As in any great work there is some unevenness of quality. Some of the poems do not quite reach their intended marks. “Lyon: Battle of Springfield, Missouri” is one unfortunate example. But we cannot expect perfection in any product of human artistry. What matters is the greatness of Melville’s vision, the all-embracing attempt to give the war a larger significance, and the inherent decentness of the author’s character. Melville felt compelled to add a “Supplement” essay at the end of his book, in which he describes some of his personal sentiments in prose. It is a revealing insight into the mind of an intensely private writer who rarely, if ever, spoke directly about political questions.
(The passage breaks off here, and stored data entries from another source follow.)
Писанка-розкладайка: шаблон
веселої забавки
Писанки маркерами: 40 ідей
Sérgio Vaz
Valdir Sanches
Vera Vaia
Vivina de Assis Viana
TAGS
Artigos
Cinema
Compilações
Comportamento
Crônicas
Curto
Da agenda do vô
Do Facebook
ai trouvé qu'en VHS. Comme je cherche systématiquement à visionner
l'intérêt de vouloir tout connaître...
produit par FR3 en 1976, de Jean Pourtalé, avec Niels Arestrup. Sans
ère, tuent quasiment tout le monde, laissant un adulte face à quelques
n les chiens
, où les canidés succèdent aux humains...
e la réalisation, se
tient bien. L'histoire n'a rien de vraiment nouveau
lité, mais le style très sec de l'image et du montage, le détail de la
The tone of the Supplement is infused with pleas for reconciliation, forgiveness, and brotherhood:
There seems to be no reason why patriotism and narrowness should go together, or why intellectual impartiality should be confounded with political trimming, or why serviceable truth should keep cloistered because not partisan. Yet the work of Reconstruction, if admitted to be feasible at all, demands little but common sense and Christian charity. Little but these? These are much…
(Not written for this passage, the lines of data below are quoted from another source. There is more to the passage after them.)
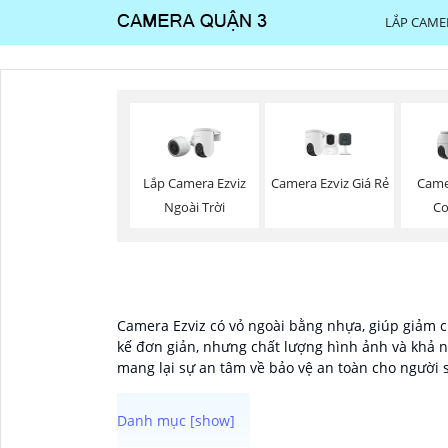
LẮP CAME
Lắp Camera Ezviz
Camera Ezviz Giá Rẻ
Camer
Ngoài Trời
Co
Camera Ezviz có vỏ ngoài bằng nhựa, giúp giảm ch
kế đơn giản, nhưng chất lượng hình ảnh và khả nă
mang lại sự an tâm về bảo vệ an toàn cho người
Patriotism is not baseness, neither is it inhumanity. The mourners who this summer bear flowers to the mounds of the Virginian and Georgian dead are, in their domestic bereavement and proud affection, as sacred in the eye of Heaven as are those who go with similar offerings of tender grief and love into the cemeteries of our Northern martyrs. And yet, in one aspect, how needless to point the contrast.
Melville’s literary hopes for Battle-Pieces were as surely dashed by an apathetic literary market-place, as his aspirations for Reconstruction were wrecked on the rocks of political factionalism, narrow-mindedness, and internecine hatred. The book sold poorly; it was understood by few, and appreciated by even fewer. But altogether and in retrospect it is a stunning literary achievement, grand in conception and elegant in composition.
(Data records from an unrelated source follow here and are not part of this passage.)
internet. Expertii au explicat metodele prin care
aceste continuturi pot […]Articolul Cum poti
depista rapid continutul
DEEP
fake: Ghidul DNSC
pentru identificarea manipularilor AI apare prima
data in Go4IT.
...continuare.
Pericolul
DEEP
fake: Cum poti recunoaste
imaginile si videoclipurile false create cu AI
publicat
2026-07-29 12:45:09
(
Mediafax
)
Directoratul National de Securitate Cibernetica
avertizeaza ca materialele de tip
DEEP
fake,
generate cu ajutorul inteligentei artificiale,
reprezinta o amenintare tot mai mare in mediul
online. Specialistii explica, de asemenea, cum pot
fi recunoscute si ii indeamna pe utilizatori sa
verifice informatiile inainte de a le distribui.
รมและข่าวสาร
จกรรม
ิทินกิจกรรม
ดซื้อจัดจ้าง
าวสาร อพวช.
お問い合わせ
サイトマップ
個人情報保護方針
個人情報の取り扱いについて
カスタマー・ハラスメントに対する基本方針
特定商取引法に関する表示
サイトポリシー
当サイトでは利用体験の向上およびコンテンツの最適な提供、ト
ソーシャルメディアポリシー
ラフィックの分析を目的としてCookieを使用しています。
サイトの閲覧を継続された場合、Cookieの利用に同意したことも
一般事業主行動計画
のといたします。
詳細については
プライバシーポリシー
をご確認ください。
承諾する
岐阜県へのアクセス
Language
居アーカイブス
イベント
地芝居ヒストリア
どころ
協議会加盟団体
Reconstruction similarly dismayed Melville. With the removal from the political scene of its one irreplaceable stabilizing and unifying figure, Abraham Lincoln, the nation descended in 1865 into a form of polarized inertia that forever squandered the opportunities presented by Reconstruction. Radicals in Congress clashed with an inept president and a resentful South; the massive federal investment and commitment which should have accompanied Reconstruction never occurred; and political wisdom gave way, on both sides, to stridulous fanaticism. It is a lesson that remains timely. Melville’s Battle-Pieces stands as a monument to our darkest years because it succeeded, in a way that no other literary work succeeded, in distilling a meaning from the conflict derived from the values of martial virtue, heroism, compassion for the fallen, brotherhood, and the indissoluble bonds of our shared history.
.
.
[I recommend the edition of Battle-Pieces published by DeCapo Press in 1995, with an introduction by Lee R. Brown. It is a sturdy, well-printed facsimile of the original 1866 edition.]